_Istruzioni_:
• 1. Nell'estratto sul gioco lecito, quale capo di governo viene paragonato a un tiranno stile "generale sudamericano"?
• 2. Restituisci dall'estratto sul gioco lecito il passo che parte da "07 novembre 2013" e arriva fino a "ordini di ‘applausi’.", riportandolo parola per parola.

_Estratto_:
07 novembre 2013 - 14:58

“Proprio in Italia, l’astio antagonistico per il gioco lecito arriva a concepire una forma di ‘fidelizzazione’ nei confronti di un tiranno stile ‘generale sudamericano’”, ossia il premier ungherese Viktor Orban. È quanto evidenzia una nota di As.Tro, associazione secondo la quale “la lotta del tiranno contro l’insediata industria del gioco ‘regolamentato’, a favore della totale ghettizzazione del gioco all’interno dei casinò gestiti da un ‘unico proprietario’ (vicino agli interessi del premier), ha infatti riscosso due ordini di ‘applausi’.

Scritto da Redazione

Da un lato, dai fautori di un principio introdotto nel disegno di legge delega fiscale ispirato alla ‘progressiva ghettizzazione degli apparecchi in luoghi concentrati’. Dall’altro lato, dagli esponenti dei movimenti no-slot (piuttosto che anti-slot, senza –slot, slot-free, si perdoni l’approssimazione peraltro conseguente dall’altrui scelta di distinguersi solo per un avverbio o una preposizione)”.

 

Per tale contesto “la nuova legge ungherese sul gioco e le scommesse” fornisce spunto e continuità di pensiero alla rispettiva mission di “togliere le “slot dai bar”, tirando così la volata alla mai sopita lobby italiana dei “nuovi casinò”.

LA PROPOSTA FINLANDESE - A questo ‘modello’, As.Tro antepone quello ‘finlandese’, strutturato secondo un sistema politico democratico ad elevata partecipazione diretta, in grado di fornire ai cittadini un livello qualitativo di libertà, servizi e sostegni senza eguali al mondo.

Alla base di tale sistema c’è (anche) il ruolo del gioco pubblico, interamente concepito come fonte di finanziamento per il sociale, e sottoposto al controllo di una Autorità Statale che disciplina ogni profilo normativo e attuativo del business, di concerto con il Ministero degli Interni.

_Dati forniti_:

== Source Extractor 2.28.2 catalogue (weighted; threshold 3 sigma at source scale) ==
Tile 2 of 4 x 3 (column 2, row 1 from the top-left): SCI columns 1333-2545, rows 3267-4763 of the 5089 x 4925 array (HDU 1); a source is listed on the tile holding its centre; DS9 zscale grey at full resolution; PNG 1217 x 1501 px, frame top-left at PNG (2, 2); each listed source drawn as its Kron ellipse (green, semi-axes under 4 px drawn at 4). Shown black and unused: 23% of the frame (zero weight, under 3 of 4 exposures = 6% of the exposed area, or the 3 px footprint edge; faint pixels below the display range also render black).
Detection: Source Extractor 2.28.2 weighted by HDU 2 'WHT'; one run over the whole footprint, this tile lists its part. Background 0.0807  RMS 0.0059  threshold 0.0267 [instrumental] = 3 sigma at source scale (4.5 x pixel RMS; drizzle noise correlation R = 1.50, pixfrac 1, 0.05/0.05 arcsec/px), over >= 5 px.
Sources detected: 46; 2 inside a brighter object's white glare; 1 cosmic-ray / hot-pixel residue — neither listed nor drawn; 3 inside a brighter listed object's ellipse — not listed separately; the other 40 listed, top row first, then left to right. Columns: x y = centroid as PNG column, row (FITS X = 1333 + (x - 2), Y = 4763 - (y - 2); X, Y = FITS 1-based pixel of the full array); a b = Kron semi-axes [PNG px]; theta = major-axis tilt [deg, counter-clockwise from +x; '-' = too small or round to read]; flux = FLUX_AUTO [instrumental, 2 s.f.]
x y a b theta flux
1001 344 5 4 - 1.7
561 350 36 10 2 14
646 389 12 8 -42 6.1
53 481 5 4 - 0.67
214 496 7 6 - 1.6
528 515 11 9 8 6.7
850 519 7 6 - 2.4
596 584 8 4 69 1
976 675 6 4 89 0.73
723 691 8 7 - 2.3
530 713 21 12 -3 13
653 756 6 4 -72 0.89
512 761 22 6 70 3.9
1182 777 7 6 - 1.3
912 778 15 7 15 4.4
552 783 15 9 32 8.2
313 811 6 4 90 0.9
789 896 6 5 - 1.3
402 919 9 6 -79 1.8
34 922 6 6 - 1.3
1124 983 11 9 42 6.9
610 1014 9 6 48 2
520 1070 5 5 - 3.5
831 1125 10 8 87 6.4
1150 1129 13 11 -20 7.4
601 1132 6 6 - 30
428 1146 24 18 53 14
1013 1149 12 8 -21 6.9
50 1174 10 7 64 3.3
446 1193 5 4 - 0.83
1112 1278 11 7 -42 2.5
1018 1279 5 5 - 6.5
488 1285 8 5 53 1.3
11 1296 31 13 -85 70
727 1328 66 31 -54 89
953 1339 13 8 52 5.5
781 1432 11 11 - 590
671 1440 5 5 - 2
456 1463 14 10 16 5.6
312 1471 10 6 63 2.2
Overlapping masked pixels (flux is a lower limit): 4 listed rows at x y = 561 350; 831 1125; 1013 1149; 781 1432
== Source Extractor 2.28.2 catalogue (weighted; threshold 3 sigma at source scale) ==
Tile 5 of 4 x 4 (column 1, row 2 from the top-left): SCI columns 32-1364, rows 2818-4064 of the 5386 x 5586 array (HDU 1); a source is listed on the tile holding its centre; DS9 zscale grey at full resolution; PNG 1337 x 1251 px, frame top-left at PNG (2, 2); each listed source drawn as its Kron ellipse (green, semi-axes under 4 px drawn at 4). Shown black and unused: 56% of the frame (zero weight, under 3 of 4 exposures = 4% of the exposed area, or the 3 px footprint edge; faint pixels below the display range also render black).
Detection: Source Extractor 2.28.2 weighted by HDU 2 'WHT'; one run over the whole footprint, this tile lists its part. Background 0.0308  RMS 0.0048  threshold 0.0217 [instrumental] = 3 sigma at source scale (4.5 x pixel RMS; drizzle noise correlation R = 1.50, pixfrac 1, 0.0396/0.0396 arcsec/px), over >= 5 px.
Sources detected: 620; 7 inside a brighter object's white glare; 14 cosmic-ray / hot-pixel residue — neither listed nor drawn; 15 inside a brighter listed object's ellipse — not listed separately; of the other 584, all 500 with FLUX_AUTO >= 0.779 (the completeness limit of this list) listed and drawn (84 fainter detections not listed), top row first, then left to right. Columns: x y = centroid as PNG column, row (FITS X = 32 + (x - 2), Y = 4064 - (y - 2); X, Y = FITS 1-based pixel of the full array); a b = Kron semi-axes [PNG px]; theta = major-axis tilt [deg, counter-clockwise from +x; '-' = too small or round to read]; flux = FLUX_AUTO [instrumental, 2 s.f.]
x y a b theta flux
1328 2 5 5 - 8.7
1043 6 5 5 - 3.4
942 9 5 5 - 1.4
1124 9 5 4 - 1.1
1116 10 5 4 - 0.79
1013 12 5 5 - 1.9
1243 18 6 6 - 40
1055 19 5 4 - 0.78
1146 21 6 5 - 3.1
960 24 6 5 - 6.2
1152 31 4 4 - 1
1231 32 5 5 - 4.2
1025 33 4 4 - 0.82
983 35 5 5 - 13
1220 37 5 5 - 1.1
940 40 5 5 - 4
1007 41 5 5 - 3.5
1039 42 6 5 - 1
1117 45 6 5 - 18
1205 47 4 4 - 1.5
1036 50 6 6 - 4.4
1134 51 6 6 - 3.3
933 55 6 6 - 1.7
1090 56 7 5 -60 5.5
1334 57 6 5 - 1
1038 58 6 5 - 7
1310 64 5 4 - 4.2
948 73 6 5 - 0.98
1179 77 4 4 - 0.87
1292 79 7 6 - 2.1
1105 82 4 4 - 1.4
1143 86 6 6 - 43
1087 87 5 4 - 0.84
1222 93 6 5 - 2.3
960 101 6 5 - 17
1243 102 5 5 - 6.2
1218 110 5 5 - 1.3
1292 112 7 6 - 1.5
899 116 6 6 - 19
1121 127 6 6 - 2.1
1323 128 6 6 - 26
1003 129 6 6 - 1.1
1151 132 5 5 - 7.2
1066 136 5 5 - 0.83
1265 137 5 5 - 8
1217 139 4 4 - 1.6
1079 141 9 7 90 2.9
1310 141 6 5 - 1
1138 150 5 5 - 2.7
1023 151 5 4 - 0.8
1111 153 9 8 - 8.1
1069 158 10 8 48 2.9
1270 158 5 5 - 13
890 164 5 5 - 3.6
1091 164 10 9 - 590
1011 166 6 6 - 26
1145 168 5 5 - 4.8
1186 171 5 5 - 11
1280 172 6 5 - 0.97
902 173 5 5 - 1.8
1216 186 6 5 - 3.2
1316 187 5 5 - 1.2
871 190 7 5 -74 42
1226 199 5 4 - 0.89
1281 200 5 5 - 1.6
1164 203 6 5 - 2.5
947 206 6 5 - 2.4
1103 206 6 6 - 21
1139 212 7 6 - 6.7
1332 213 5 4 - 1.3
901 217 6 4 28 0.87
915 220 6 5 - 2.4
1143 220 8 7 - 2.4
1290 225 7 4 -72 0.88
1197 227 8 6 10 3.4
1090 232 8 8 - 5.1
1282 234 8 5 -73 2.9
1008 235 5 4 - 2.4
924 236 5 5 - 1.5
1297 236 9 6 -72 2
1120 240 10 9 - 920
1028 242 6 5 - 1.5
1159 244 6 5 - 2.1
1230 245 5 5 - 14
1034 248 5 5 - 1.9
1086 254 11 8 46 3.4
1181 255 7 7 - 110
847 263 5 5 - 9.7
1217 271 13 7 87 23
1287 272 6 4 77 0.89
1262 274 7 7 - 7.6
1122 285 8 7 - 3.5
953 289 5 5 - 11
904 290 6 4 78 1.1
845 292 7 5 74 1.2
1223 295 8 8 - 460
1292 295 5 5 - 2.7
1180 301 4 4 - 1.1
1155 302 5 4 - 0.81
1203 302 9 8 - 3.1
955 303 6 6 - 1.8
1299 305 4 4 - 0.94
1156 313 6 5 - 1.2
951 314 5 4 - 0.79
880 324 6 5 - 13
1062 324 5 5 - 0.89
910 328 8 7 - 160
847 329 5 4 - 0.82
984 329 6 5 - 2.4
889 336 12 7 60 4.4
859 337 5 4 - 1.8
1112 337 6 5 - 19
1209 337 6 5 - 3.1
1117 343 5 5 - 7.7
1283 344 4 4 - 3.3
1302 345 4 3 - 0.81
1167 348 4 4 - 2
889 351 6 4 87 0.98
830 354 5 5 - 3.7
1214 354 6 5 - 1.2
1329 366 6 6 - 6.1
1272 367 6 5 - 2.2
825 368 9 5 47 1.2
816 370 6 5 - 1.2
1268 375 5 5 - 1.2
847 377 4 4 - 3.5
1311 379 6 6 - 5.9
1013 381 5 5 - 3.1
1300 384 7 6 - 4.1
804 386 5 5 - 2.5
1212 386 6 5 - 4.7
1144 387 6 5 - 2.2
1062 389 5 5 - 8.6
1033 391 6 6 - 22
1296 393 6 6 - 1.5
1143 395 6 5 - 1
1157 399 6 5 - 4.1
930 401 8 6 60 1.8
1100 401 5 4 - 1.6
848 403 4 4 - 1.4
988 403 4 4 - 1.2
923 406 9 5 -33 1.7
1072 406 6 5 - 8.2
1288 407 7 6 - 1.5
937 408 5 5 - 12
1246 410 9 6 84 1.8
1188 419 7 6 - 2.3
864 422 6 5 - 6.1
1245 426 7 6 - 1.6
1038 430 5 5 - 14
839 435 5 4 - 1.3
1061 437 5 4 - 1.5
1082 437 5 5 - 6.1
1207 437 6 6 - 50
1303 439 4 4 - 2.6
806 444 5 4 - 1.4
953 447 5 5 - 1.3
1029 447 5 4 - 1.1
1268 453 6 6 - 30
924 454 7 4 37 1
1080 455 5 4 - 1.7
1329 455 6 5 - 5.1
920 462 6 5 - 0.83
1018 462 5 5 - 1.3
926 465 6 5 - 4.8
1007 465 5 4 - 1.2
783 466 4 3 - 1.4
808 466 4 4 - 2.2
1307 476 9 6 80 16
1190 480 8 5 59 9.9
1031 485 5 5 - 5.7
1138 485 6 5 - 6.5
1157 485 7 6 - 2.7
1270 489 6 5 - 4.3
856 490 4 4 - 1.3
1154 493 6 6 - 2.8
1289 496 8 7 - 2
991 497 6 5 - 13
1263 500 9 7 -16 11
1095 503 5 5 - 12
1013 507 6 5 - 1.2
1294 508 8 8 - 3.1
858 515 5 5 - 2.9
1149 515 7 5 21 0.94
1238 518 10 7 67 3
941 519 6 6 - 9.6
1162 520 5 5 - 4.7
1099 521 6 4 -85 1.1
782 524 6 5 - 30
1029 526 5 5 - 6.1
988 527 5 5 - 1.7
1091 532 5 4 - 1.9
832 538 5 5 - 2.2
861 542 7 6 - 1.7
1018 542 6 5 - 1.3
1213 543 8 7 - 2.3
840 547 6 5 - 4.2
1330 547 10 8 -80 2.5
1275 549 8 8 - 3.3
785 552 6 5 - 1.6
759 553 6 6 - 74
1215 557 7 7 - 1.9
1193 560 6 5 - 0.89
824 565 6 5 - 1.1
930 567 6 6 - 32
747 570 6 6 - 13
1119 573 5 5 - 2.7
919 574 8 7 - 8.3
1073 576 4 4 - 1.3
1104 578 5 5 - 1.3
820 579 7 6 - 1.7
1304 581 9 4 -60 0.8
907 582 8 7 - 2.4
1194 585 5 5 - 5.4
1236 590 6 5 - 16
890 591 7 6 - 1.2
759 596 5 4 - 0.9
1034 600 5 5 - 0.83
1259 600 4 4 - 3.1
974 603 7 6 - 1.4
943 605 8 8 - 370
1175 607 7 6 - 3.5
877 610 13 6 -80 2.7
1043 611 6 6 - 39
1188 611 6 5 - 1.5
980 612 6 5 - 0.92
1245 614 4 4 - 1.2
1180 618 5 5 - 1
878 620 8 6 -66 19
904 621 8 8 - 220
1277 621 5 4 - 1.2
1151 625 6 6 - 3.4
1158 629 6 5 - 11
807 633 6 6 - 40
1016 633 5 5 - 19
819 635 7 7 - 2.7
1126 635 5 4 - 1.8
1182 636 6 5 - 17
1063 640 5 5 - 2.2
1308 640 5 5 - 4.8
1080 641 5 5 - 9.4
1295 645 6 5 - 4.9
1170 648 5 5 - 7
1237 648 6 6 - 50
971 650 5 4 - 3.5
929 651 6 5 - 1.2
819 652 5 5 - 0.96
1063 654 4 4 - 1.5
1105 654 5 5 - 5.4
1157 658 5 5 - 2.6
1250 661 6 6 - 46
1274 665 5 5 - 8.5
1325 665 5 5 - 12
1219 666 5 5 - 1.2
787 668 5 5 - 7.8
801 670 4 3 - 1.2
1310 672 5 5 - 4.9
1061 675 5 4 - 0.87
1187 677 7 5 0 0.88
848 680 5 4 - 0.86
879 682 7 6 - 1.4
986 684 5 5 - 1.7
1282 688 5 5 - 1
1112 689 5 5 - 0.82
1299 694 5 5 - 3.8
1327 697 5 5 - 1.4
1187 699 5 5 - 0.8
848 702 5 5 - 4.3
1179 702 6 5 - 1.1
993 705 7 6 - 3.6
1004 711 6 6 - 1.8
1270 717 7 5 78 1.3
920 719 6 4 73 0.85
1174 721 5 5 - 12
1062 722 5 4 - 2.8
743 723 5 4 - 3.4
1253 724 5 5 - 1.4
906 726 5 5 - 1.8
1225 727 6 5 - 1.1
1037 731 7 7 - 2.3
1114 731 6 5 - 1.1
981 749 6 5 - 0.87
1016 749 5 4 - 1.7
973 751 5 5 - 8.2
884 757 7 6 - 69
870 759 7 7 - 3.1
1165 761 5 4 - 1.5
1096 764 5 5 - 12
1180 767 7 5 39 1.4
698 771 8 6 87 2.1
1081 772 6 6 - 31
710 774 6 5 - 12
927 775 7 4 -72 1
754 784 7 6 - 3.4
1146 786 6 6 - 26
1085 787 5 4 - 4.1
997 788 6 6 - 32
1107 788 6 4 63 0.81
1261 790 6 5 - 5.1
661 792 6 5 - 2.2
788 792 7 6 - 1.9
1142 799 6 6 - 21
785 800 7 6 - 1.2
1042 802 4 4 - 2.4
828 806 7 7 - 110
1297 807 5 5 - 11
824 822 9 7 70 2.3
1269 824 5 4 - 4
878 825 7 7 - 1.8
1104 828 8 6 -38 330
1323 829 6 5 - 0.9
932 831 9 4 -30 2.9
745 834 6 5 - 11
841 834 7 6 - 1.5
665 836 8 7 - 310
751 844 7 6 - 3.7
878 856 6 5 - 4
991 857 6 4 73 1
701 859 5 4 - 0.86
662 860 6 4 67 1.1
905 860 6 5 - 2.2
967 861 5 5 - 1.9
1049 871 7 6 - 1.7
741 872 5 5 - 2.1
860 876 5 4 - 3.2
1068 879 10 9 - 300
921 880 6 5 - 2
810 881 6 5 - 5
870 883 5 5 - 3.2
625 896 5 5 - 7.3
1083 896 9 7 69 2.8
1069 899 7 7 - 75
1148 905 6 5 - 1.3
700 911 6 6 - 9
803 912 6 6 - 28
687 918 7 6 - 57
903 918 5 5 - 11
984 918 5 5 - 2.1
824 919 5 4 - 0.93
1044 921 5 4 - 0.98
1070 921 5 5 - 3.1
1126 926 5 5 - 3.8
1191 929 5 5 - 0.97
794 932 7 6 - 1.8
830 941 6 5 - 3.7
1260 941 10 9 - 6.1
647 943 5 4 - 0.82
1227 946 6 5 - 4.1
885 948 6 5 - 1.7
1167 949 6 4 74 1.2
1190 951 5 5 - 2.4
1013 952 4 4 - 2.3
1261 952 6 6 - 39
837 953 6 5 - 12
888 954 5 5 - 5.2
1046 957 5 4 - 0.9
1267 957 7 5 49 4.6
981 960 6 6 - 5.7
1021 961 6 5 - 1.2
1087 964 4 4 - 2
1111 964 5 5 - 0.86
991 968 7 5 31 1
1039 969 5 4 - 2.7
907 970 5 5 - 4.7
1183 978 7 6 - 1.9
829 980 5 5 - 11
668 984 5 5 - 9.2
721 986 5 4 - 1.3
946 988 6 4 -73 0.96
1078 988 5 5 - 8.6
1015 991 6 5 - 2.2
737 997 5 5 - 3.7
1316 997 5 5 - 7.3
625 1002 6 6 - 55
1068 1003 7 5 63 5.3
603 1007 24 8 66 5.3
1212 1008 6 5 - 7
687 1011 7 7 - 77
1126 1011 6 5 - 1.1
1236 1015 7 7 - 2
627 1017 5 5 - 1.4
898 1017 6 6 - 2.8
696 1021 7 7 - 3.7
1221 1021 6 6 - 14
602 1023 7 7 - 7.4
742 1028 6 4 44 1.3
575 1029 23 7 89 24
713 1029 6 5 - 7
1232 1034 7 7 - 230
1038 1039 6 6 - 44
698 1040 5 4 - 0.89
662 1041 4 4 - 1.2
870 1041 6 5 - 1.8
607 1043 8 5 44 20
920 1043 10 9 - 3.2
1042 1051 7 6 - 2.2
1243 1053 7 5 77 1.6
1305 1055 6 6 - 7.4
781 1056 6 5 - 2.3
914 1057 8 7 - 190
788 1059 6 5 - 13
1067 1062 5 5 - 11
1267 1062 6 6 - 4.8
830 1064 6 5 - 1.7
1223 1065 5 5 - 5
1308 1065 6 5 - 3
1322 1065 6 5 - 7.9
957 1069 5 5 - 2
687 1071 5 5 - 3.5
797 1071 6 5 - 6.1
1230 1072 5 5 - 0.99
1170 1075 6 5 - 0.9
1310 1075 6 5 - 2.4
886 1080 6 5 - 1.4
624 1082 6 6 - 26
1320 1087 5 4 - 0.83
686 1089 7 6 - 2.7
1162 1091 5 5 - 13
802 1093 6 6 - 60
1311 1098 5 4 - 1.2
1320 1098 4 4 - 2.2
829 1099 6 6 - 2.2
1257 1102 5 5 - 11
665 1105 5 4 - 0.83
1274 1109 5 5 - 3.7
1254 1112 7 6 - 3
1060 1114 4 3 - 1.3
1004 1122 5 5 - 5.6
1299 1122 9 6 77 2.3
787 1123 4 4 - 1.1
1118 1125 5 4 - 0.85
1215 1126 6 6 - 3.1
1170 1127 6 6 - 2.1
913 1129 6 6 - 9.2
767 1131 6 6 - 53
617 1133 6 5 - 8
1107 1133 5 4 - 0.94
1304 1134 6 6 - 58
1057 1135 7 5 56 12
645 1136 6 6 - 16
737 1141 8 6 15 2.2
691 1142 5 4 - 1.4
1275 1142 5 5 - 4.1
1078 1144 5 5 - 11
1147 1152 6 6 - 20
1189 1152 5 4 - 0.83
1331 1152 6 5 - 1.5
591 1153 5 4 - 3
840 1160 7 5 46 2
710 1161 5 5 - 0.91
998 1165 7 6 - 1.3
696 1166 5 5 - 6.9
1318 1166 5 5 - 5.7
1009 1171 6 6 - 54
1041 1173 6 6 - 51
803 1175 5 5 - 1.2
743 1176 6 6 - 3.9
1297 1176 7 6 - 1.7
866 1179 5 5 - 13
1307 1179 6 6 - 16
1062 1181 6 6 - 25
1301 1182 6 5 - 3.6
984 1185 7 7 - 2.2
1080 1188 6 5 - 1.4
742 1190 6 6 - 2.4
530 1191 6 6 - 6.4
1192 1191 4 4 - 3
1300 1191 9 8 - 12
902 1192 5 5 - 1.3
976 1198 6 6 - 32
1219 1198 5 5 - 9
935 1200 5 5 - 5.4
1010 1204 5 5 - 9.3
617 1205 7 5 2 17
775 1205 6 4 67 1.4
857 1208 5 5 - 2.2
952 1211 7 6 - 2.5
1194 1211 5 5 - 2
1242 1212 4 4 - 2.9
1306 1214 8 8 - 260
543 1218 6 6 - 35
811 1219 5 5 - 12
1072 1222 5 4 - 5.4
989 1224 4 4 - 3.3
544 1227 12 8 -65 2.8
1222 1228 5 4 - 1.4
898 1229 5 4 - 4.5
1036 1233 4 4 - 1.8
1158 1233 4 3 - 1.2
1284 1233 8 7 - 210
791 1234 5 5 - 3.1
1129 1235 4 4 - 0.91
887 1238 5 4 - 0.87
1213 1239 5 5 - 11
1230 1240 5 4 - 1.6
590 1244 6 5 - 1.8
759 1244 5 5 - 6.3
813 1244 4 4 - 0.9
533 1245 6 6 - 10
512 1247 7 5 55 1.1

_Risposte_:
• 1. Il premier ungherese Viktor Orban.

• 2.
07 novembre 2013 - 14:58

“Proprio in Italia, l’astio antagonistico per il gioco lecito arriva a concepire una forma di ‘fidelizzazione’ nei confronti di un tiranno stile ‘generale sudamericano’”, ossia il premier ungherese Viktor Orban. È quanto evidenzia una nota di As.Tro, associazione secondo la quale “la lotta del tiranno contro l’insediata industria del gioco ‘regolamentato’, a favore della totale ghettizzazione del gioco all’interno dei casinò gestiti da un ‘unico proprietario’ (vicino agli interessi del premier), ha infatti riscosso due ordini di ‘applausi’.